This page provides answers to frequently asked questions by trainees about termination of pregnancy. It provides examples of some of the issues discussed in the advice for trainees on termination of pregnancy produced by the RCOG Trainees’ Committee.
I’m an ST2 doctor in O&G and have a conscientious objection to termination of pregnancy, but I’ve been asked by the ward manager to prepare women for an afternoon’s surgical termination list of women with pregnancies of less than 15 weeks. What should I do?
The Abortion Act 1967 specifies that you can use conscientious objection to opt out of performing or witnessing terminations only. You should prepare the women for theatre as you would for any other procedure, such as an evacuation of retained products of conception. You should be expected to take consent from these women, as the procedure is the same as the procedure would should be gaining competency in for women with a miscarriage.
I’m an ST5 doctor and have been asked to assist one of my unit’s associate specialist doctors in the weekly termination clinic. No procedures are carried out, but decisions are made about terminations and the relevant paperwork is completed. I have a conscientious objection to termination. What should I do?
Doctors in O&G should be able to counsel women about all of their options when they request a termination. If the woman would like to pursue the option of termination, you should have already taken the relevant history and performed the relevant examinations in order to provide appropriate counselling. You don’t have to authorise a termination (i.e. sign the blue form), but you could complete some paperwork, including consent. You shouldn’t have to prescribe any drugs used for termination, but you could prescribe analgesia and antiobiotic prophylaxis.
I’m an ST1 doctor and have been asked to prescribe and give women on a surgical termination list vaginal misoprostol. I have a conscientious objection to termination. What should I do?
Vaginal misoprostol helps prevent women undergoing instrumentation of the cervix from sustaining damage. While you should be able to give vaginal misoprostol as part of your training, in this circumstance prescription and administration contribute to performing a termination. As such, you wouldn’t be expected to perform this futy.
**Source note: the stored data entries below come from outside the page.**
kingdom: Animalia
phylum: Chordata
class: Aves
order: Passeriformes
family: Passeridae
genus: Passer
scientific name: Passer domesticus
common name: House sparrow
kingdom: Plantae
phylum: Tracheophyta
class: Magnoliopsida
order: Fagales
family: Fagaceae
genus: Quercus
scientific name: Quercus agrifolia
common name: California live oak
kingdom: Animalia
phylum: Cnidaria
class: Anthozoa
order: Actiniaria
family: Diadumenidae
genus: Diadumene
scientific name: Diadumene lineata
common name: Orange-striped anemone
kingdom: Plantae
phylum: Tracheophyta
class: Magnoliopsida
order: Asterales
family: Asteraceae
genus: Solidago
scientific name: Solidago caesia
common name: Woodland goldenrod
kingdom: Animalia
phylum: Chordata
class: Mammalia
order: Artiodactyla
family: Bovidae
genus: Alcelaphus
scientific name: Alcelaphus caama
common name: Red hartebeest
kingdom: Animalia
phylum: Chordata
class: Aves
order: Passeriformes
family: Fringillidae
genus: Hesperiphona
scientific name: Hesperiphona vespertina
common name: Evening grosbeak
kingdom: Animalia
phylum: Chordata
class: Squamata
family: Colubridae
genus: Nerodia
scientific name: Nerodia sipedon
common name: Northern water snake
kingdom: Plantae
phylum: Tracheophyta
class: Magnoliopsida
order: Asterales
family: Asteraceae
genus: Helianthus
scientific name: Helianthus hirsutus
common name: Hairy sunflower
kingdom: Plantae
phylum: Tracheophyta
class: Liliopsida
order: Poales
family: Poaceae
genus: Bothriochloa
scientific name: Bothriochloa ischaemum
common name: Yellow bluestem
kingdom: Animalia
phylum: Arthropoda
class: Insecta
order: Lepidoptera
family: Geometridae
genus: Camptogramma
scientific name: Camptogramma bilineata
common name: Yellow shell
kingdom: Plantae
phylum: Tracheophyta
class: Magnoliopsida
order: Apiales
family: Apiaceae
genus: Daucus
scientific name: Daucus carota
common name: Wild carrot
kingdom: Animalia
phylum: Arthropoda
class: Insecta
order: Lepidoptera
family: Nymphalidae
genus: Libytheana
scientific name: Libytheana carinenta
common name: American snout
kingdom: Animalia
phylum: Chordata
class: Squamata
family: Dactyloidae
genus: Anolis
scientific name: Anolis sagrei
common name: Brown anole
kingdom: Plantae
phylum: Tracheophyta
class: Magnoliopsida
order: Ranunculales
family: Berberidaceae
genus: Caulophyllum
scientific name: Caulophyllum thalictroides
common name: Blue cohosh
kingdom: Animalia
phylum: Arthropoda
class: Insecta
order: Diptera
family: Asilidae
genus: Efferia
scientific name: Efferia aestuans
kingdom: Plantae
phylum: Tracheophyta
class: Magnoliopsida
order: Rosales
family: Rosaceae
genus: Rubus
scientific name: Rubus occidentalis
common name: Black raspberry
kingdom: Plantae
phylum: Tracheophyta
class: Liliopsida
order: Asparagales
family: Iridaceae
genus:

I’m an ST1 doctor and have been asked to prescribe mifepristone for women about to have a medical termination. Nurses will administer the drug, but I have a conscientious objection to termination. What should I do?
The Department of Health construes prescribing drugs as partaking in termination, and therefore you wouldn’t be expected to prescribe the drug.
I’m an ST3 doctor and have been called to A&E at 3am to see a woman who underwent a termination at the local charity unit at 6pm the previous day. The woman is in pain. On examination, the cervical os is closed and there’s no blood in the vagina. Her observations are normal. I know that the woman has had a termination, and I have a conscientious objection to termination. What should I do?
You should treat this woman as you would treat any other, regardless of her previous procedure. This woman needs analgesia and further assessment.
I’m an Educational Supervisor and my trainee has asked me to sign off their competency in the logbook about termination. I know from previous discussion that this trainee has a conscientious objection to termination, which I share. What should I do?
The trainee should demonstrate, e.g. by completion of a workplace-based assessment or a certificate of completion of the RCOG’s e-learning material, that they can perform at the level expected by a trainee as set out in the curriculum. You shouldn’t sign off the competency unless you’re sure that the trainee has these competencies. Your own objections don’t prevent you from signing a trainee off, provided you’re satisfied that the trainee is competent.